Is it dishonesty or just ignorance? If you search around the posts of critics of Amway and Quixtar on the internet, something you’ll see regularly is reference to something like “The 70% Retail Sales Rule”.
Here for example, on Pyramid Scheme Alert, the claim is made –
A 70% retail requirement level has been applied in various agreements between state Attorneys General offices and multi-level marketing companies charged with violating pyramid scheme statutes.
At least 70% of product must be sold at retail to consumers who are not also Amway distributors.
On QuixtarBlog, where a number of Amway and Quixtar critics congregate, the topic is considered so important, it’s give it’s own “sticky” in the “Quixtar Neutral” area –
On AmQuix, Scott Larsen seems to believe that when Amway moved from ordering from downline to direct fulfillment, they drastically changed the entire business –
In the old Amway times of buying product from your upline, IBOs relied on at least 70% of their volume being resold downline. With Quixtar’s direct fulfillment method, the ability to meet the rule by moving product downline was removed and it required to that IBOs sell at least 70% of their product purchases to others.
On lawBlawg, a now defunct website by an anti-Amway lawyer it was claimed –
70% of the volume has to be sold to non-distributors.
The problem is, this is all completely false. There is no 70% retail sales rule and never has been.
What there is, is a 70% Rule –
4.18. Seventy Percent Rule: An IBO must sell at least 70% of the total amount of products purchased during a given month in order to receive the Performance Bonus or recognition due on all the products purchased; if the IBO fails to sell at least 70%, then such IBO may be paid that percentage of Performance Bonus measured by the amount of products actually sold, rather than the amount of products purchased, and recognized accordingly.
If we go back the landmark FTC v Amway case, the court had the following to say about this rule –
73. To ensure that distributors do not attempt to secure the performance bonus solely on the basis of purchases, Amway requires that, to receive a performance bonus, distributors must resell at least 70% of the products they have purchased each month.
75. The buyback rule, the 70% rule, and the ten customer rule encourage retail sales to consumers.
146. Amway’s 70% rule deters inventory loading by sponsoring distributors. Amway’s buyback, 70% and ten customer rules deter unlawful inventory loading.
Two other Amway rules serve to prevent inventory loading and encourage the sale of Amway products to consumers. The ’70 percent rule’ provides that ‘[every] distributor must sell at wholesale and/or retail at least 70% of the total amount of products he bought during a given month in order to receive the Performance Bonus due on all products bought . . ..’ This rule prevents the accumulation of inventory at any level.

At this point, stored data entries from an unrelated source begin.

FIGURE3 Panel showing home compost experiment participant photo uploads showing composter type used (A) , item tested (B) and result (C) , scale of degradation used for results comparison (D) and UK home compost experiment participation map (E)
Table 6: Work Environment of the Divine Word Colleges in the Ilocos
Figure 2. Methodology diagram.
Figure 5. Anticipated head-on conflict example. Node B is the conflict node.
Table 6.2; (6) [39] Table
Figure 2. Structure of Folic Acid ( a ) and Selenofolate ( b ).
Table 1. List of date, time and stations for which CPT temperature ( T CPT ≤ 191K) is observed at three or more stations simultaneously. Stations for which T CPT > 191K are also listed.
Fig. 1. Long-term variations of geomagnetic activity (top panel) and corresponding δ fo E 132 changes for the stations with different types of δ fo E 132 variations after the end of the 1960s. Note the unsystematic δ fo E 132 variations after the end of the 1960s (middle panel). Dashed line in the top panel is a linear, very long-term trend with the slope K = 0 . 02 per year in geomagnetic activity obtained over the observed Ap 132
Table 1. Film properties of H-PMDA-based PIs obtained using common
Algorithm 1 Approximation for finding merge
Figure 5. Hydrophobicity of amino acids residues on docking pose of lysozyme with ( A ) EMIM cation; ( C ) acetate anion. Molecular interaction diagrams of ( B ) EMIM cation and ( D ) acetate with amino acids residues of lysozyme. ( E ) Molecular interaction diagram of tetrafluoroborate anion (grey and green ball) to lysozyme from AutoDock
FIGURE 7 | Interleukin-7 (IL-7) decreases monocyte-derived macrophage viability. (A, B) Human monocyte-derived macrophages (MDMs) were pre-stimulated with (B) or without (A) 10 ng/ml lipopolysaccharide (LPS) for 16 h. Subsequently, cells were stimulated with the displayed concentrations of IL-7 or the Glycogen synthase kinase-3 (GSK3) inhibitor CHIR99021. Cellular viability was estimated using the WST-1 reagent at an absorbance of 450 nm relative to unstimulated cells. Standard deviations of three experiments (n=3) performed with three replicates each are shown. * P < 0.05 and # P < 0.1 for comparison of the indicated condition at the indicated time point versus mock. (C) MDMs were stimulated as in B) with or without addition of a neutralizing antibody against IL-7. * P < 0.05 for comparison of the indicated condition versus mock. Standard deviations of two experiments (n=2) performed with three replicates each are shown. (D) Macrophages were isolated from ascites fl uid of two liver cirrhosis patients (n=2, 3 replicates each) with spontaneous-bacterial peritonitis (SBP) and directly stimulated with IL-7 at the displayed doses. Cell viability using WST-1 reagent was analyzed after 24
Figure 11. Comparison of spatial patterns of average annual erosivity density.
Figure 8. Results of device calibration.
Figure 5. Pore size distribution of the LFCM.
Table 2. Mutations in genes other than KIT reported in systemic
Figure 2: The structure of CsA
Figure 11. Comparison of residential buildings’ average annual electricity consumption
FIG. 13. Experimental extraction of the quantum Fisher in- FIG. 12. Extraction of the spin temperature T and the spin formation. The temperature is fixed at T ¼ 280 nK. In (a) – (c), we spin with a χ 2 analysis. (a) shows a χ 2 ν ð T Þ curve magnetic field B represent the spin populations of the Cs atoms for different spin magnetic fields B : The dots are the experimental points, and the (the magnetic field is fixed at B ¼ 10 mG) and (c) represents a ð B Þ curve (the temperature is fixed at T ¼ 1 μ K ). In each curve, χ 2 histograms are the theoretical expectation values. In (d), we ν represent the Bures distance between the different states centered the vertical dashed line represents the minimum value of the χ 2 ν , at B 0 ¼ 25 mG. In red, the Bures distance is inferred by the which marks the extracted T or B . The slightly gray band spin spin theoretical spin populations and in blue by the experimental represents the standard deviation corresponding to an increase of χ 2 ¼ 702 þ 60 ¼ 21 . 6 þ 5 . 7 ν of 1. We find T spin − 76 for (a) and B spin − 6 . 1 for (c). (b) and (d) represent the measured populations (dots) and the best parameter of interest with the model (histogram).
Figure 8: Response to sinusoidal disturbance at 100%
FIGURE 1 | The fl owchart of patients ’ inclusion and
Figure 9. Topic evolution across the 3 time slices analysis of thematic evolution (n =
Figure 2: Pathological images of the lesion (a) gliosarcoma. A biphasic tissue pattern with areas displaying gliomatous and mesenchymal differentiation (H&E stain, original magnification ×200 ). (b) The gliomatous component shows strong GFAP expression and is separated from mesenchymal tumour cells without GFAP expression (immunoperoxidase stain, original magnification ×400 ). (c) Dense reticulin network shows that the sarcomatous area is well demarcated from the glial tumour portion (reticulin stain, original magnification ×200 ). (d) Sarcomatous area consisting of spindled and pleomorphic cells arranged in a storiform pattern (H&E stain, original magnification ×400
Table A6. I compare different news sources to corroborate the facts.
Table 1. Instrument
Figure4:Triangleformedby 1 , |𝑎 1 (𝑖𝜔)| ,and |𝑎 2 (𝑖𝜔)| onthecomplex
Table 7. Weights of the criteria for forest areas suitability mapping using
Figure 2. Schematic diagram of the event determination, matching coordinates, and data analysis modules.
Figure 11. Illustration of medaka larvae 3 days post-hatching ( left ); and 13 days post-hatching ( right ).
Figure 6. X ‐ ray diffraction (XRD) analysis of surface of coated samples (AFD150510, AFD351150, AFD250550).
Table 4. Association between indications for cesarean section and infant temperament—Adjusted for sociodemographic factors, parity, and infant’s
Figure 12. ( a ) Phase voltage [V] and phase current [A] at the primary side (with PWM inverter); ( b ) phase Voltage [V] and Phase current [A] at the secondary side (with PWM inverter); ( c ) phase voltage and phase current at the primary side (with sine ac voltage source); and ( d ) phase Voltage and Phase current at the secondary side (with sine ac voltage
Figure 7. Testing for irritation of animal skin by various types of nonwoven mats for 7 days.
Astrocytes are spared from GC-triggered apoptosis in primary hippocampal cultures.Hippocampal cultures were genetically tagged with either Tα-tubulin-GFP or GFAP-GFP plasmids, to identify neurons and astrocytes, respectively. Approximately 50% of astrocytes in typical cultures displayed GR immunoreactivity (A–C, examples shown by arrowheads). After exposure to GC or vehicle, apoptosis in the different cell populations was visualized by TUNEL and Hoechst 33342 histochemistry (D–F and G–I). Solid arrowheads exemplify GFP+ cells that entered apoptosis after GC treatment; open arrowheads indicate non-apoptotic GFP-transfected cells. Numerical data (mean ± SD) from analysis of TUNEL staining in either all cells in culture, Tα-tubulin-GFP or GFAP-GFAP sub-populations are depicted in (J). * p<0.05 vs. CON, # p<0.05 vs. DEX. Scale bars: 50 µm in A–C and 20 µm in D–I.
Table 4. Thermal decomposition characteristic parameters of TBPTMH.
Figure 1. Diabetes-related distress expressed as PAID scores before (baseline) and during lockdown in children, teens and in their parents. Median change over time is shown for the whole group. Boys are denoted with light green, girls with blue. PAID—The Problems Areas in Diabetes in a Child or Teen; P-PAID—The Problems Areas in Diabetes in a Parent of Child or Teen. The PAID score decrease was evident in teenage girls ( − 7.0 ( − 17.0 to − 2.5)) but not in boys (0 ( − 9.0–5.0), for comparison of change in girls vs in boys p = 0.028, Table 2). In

So, the 70% rule serves two purposes. The main purpose, as is evident from the above, is to deter inventory loading – ie ending up with a garage full of unsold soap! The secondary purpose is to “encourage retail sales to consumers“. Now you’ll note that is to consumers – no reference is made to them being non-distributors (IBOs). A retail sale is a sale made not for the purpose of resale. An IBO purchasing for their own use is a retail sale, as is a sale to a customer. What is there apart from retail sales? Wholesale sales – sales made for the purpose of resale. Every time a frontline IBO purchases something from Quixtar or Amway, and they intend to resell it, either to a customer or one of their downline, that is effectively a wholesale sale for the sponsoring IBO. Large Quixtar businesses are primarily wholesale businesses. A diamond for example, wholesales in excess of US$20,000 a month to each of 6 different businesses (platinums).
Amway/Quixtar and MLM critics have ignored this and decided to focus entirely on sales to non-distributors, claiming that 70% of products bought each month must be sold to non-distributors, otherwise it’s an “illegal pyramid” (see this post for more on that).
There is no 70% retail sales rule. Myth BUSTED.
UPDATE: With the changes in the business due to the use of the internet and direct fulfillment, the 70% rule has been changed somewhat. Amway corporation has explictly stated that personal use is included in the 70%. A website user has stated on the forum that he contacted Quixtar for clarification and that downline purchases direct from the corporation do not qualify under this rule. Given the purpose of the rule is to prevent inventory loading, this makes sense.